Diagram comparing client-side evaluators (run in your application, send traces with metrics) versus server-side evaluators (run on HoneyHive infrastructure after trace ingestion)

* **Client-Side Execution**: Evaluators run locally within your application environment, providing immediate feedback and integration with your existing infrastructure. * Pros: * Quick validations and guardrails * Offline experiments and CI/CD pipelines * Real-time format checks and PII detection * Cons: * Limited by local resources and lack centralized management. See [Client-side Evaluators](/v2/evaluators/client_side) for how to use client-side evaluators in both tracing and experiments scenarios. * **Server-Side Execution**: Evaluators operate remotely on HoneyHive's infrastructure. * Pros: * Asynchronous processing for resource-intensive tasks * Centralized management and versioning * Better scalability for large datasets * Support for human evaluations and post-ingestion analysis * Cons: * Higher latency since results aren't immediately available.

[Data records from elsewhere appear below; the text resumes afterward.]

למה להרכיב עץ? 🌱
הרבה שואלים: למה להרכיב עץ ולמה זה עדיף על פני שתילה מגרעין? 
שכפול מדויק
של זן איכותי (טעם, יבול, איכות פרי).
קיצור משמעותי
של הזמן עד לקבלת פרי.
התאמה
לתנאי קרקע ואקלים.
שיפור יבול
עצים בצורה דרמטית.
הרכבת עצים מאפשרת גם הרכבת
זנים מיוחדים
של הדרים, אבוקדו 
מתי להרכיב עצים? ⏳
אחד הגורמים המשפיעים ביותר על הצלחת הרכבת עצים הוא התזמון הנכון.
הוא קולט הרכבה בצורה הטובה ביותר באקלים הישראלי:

If you want to know more about how to set up server-side Python, LLM, or Human-based evaluators, please refer to the [Python evaluator](/v2/evaluators/python), [LLM Evaluator](/v2/evaluators/llm), [Human Annotation](/v2/evaluators/human) pages. ### Evaluation Scope HoneyHive provides flexible granularity in evaluation, allowing you to: * Assess entire end-to-end pipelines * Evaluate individual steps within your application flow * Monitor specific components such as model calls, tool usage, or chain execution * Track and evaluate sessions that group multiple operations together For example, in a RAG pipeline you can evaluate the overall response quality at the session level, while also measuring retrieval relevance and generation accuracy at individual step levels. For code examples showing how to add metrics at different scopes, see [Client-Side Evaluators](/v2/evaluators/client_side) and [Custom Metrics](/v2/tracing/client-side-evals).